Output every text line of all the items below as a single JSON list of strings, one string per line, with blank lines omitted. Leave the pictures out of the answer.

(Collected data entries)
■ ■ ■

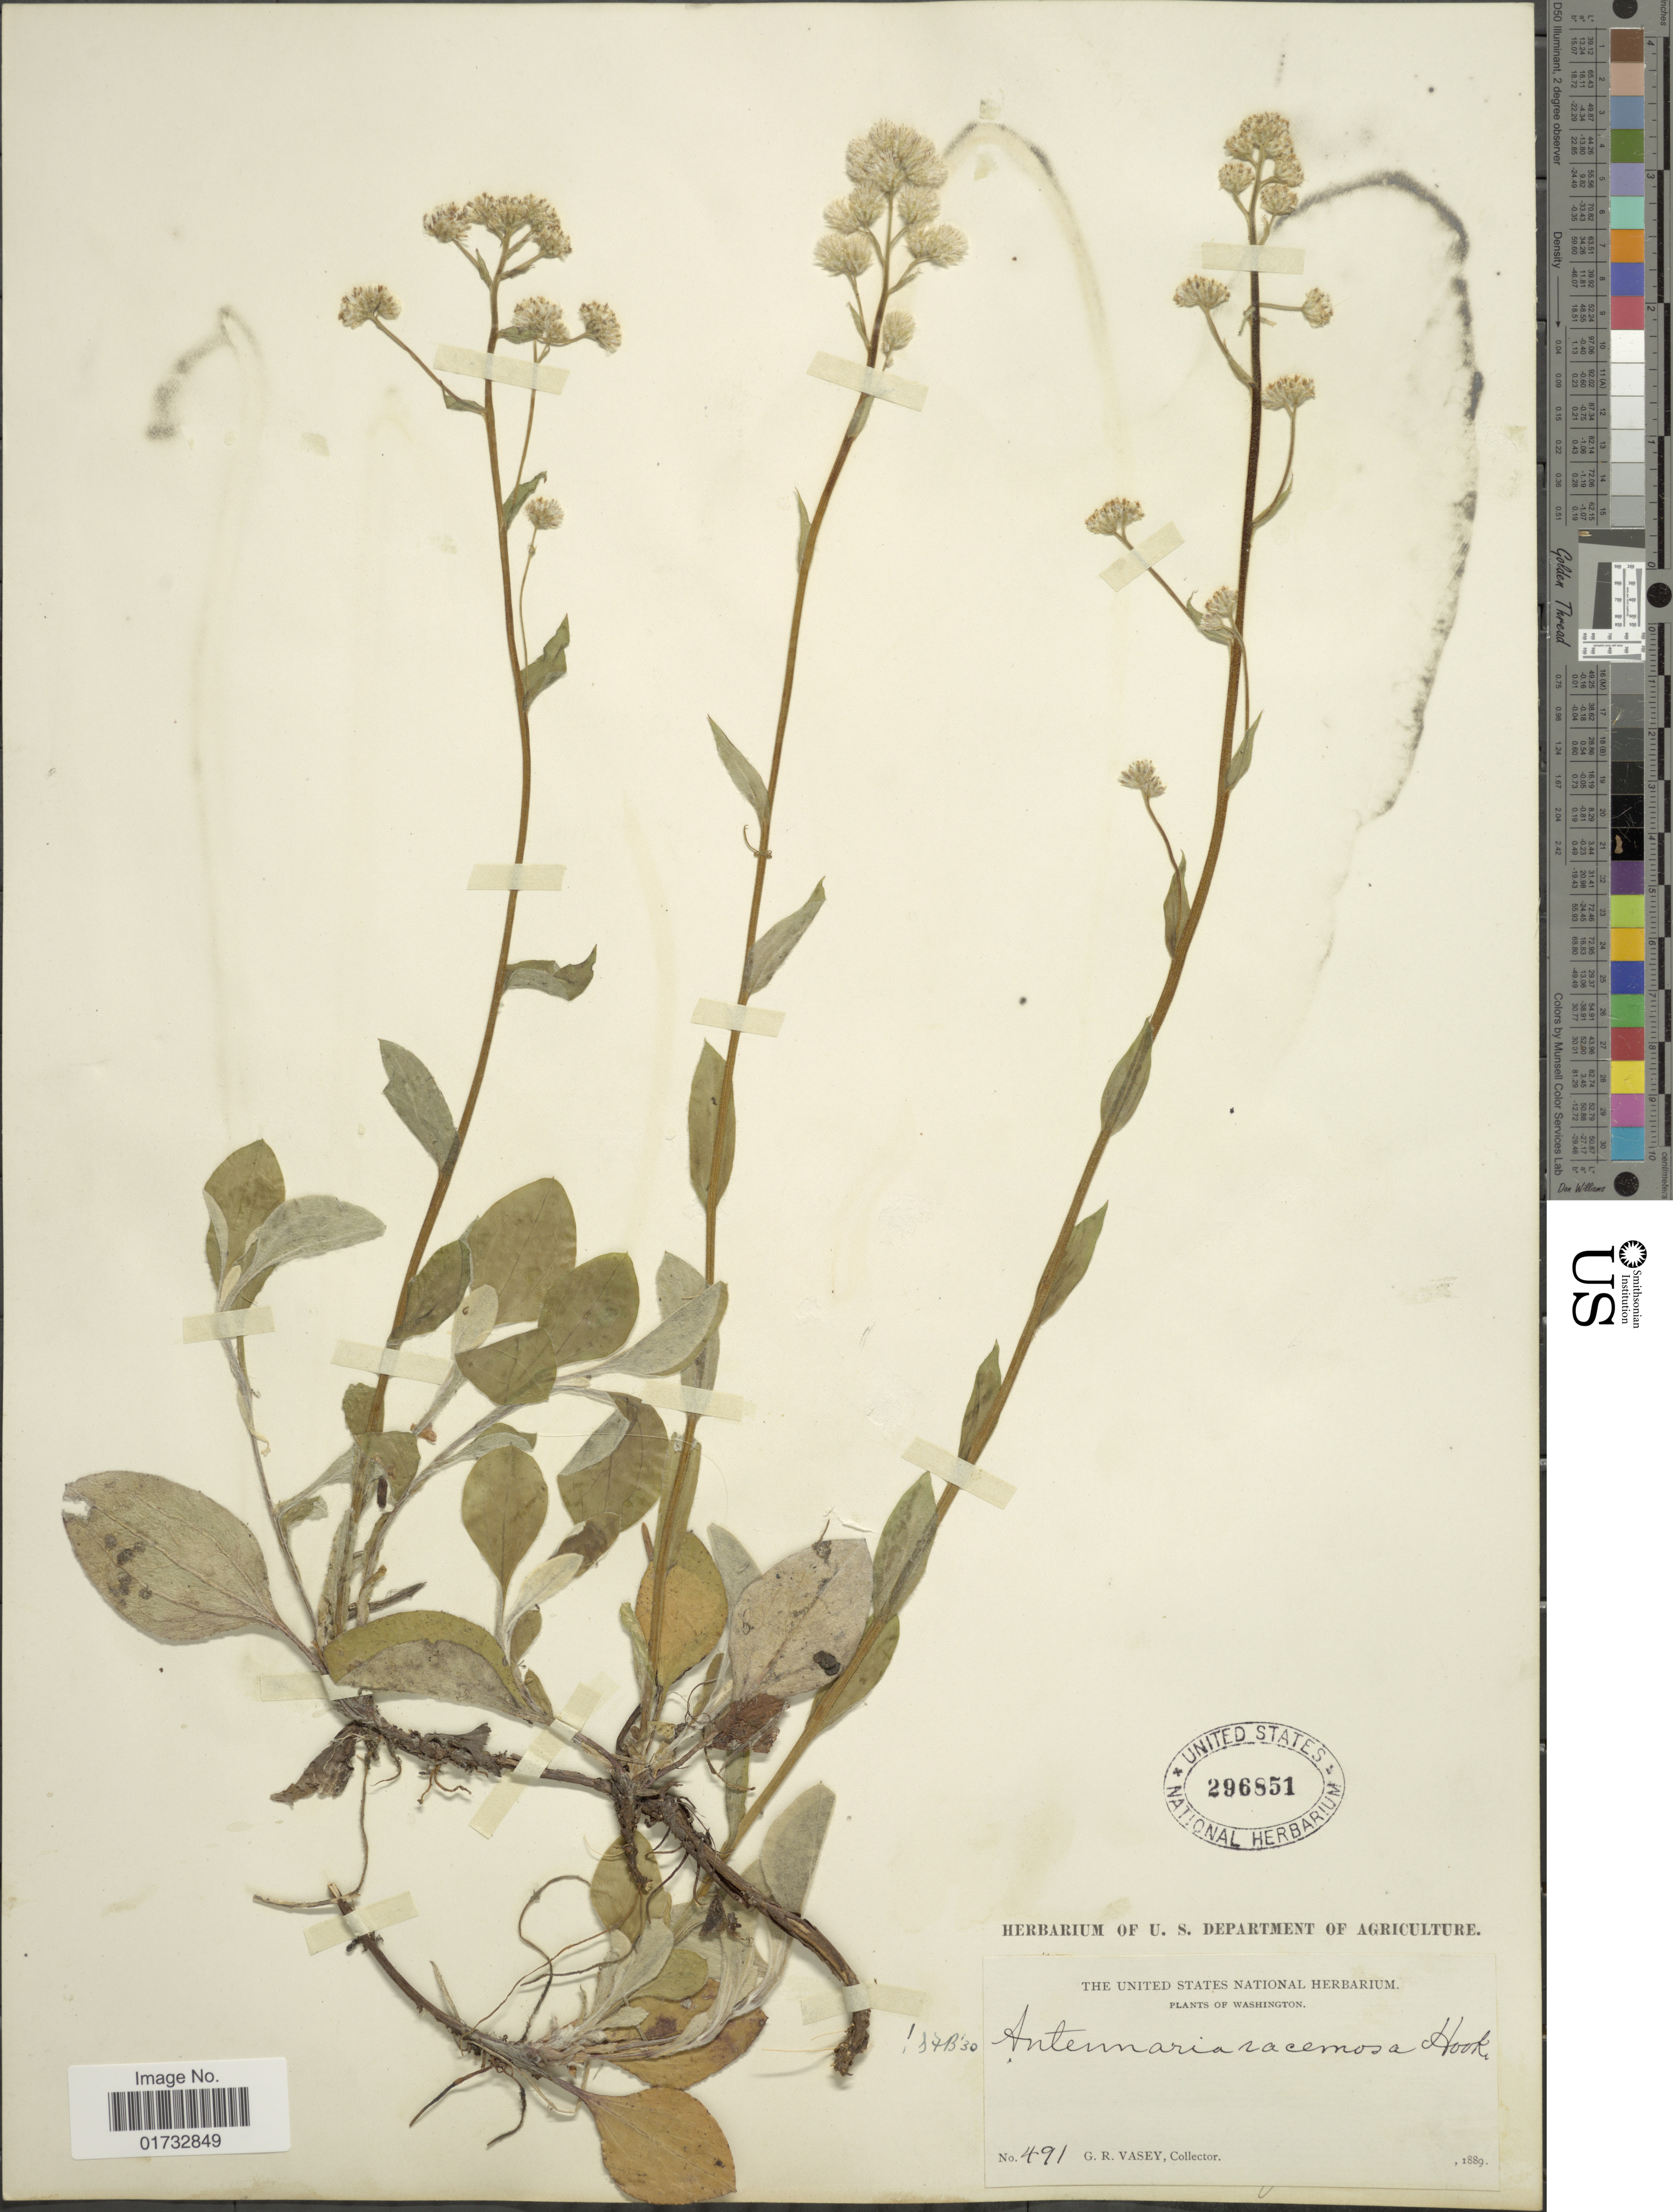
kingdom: Plantae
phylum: Tracheophyta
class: Magnoliopsida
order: Asterales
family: Asteraceae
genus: Antennaria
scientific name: Antennaria racemosa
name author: Hook.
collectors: G. R. Vasey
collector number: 491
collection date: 1899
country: United States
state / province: Washington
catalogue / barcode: US 296851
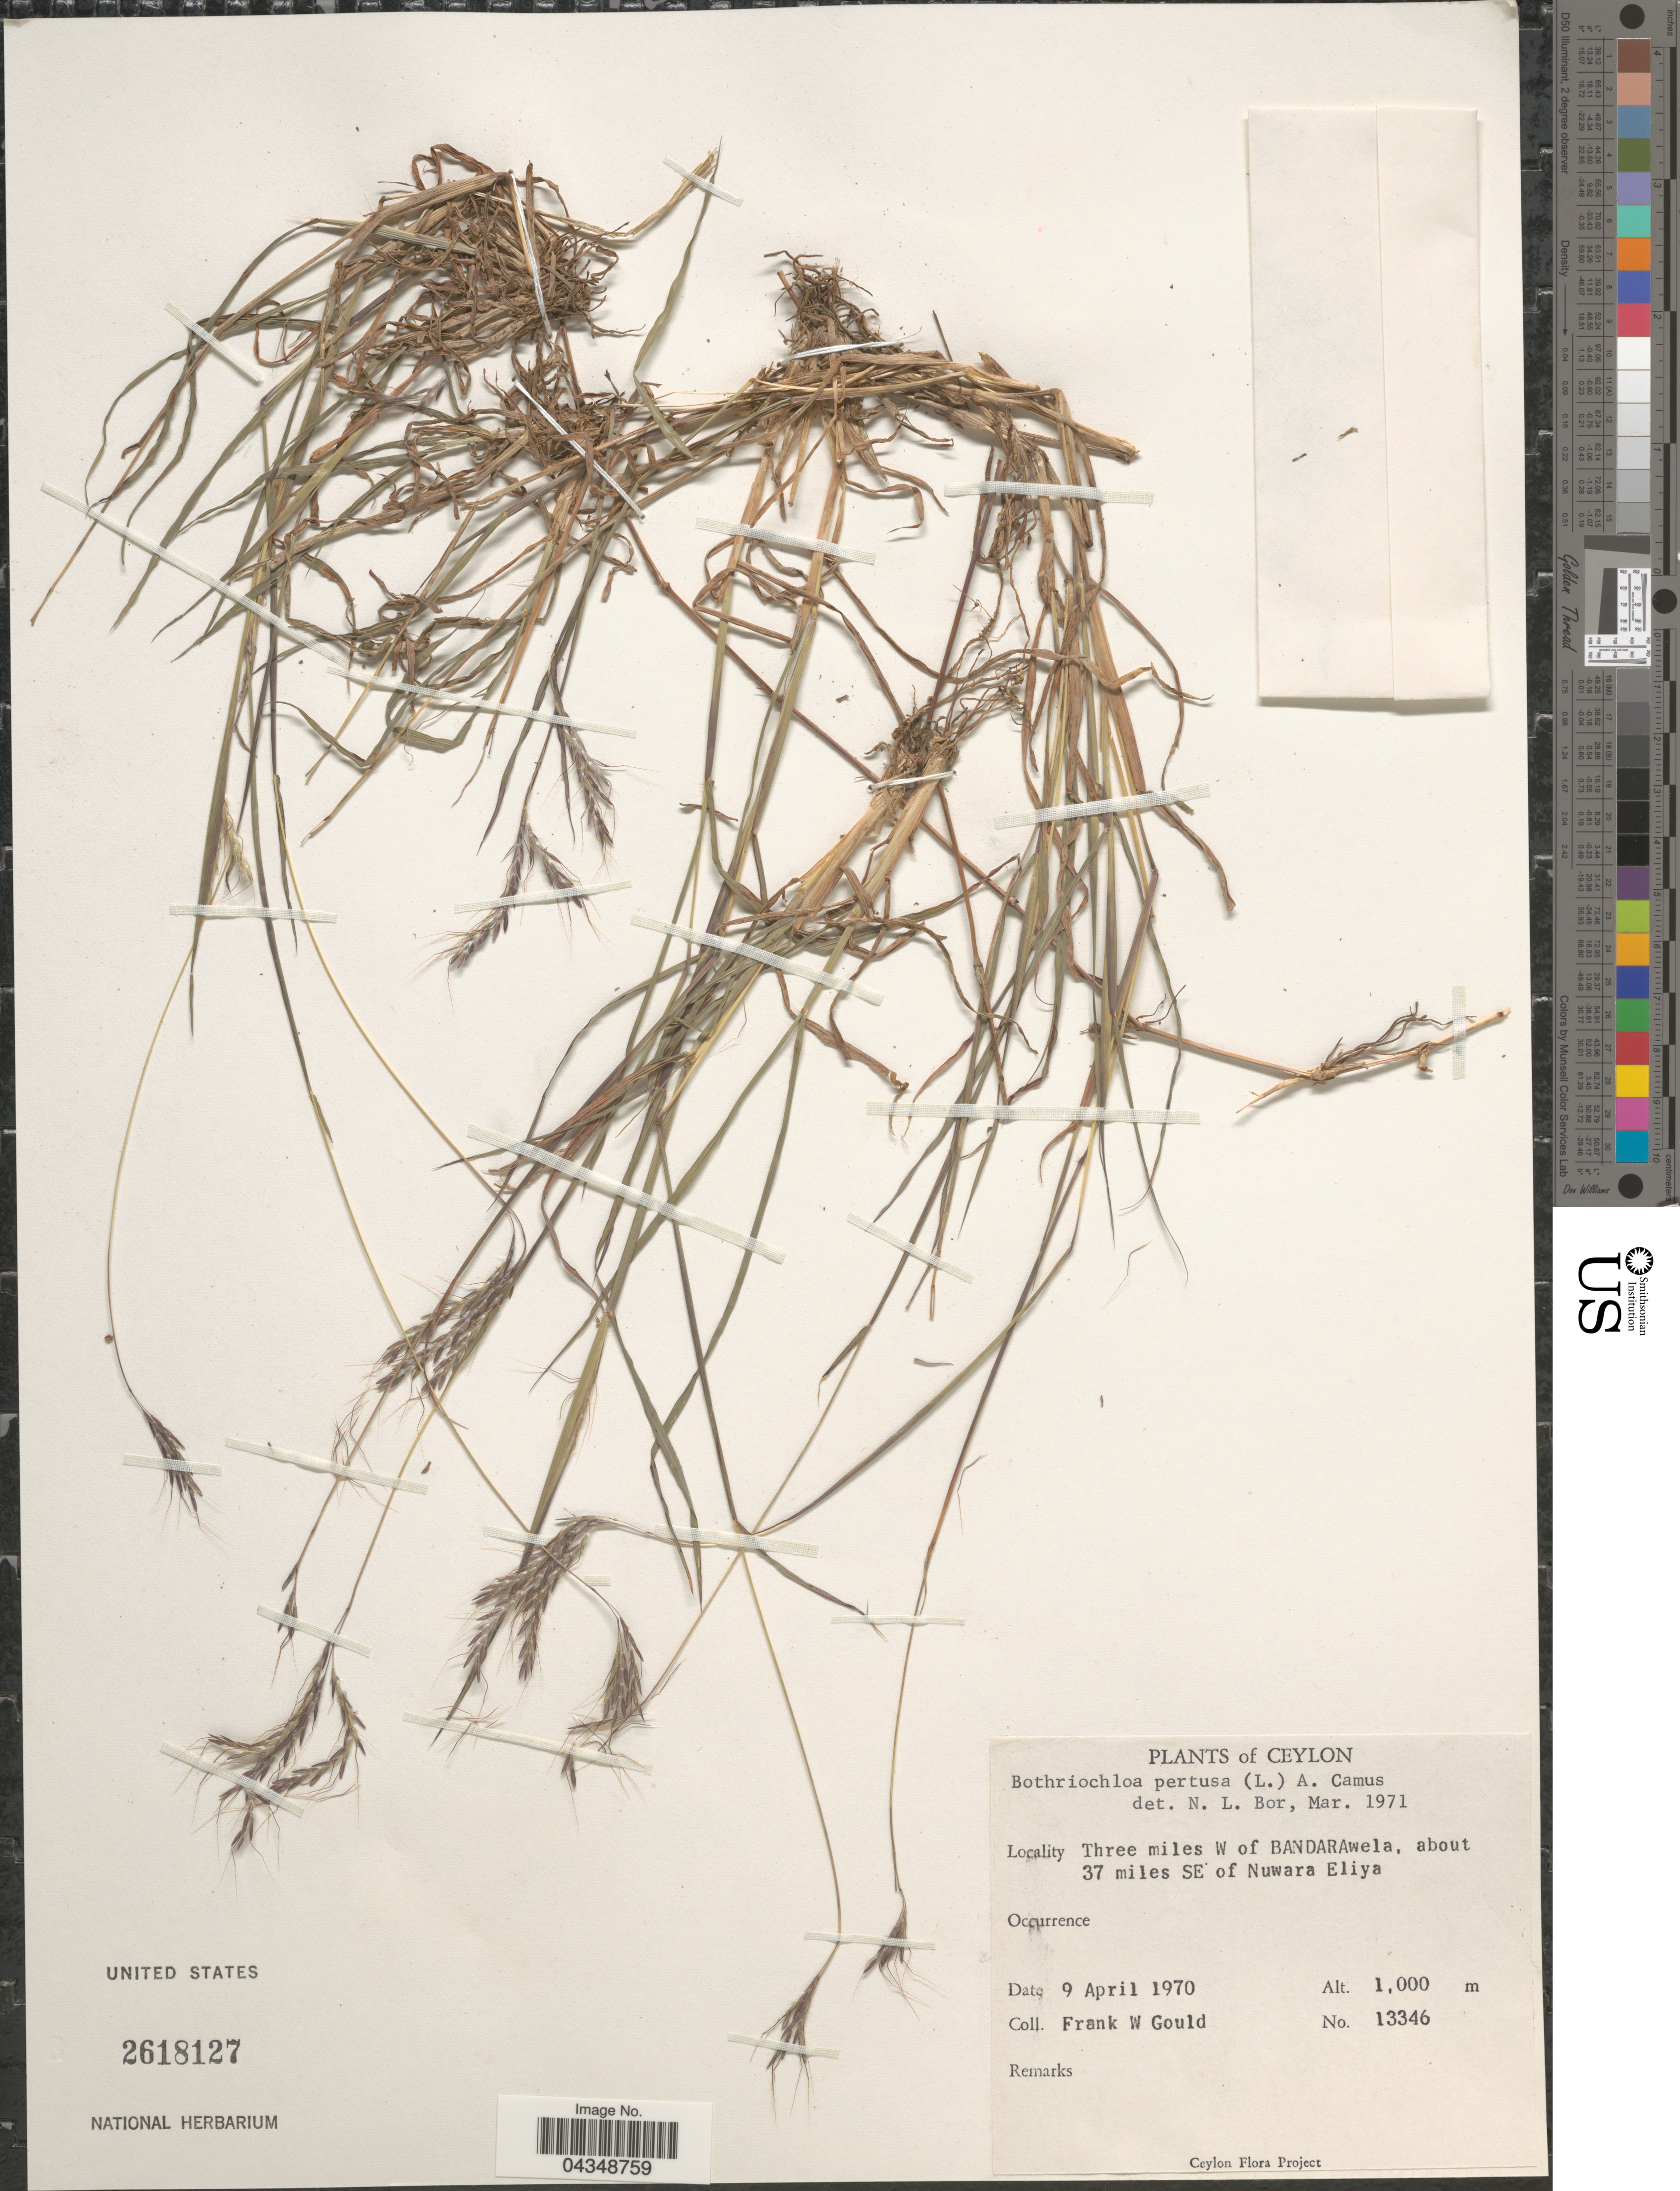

■ ■ ■

> **The output**:
[
  "kingdom: Plantae",
  "phylum: Tracheophyta",
  "class: Magnoliopsida",
  "order: Asterales",
  "family: Asteraceae",
  "genus: Antennaria",
  "scientific name: Antennaria racemosa",
  "name author: Hook.",
  "collectors: G. R. Vasey",
  "collector number: 491",
  "collection date: 1899",
  "country: United States",
  "state / province: Washington",
  "catalogue / barcode: US 296851"
]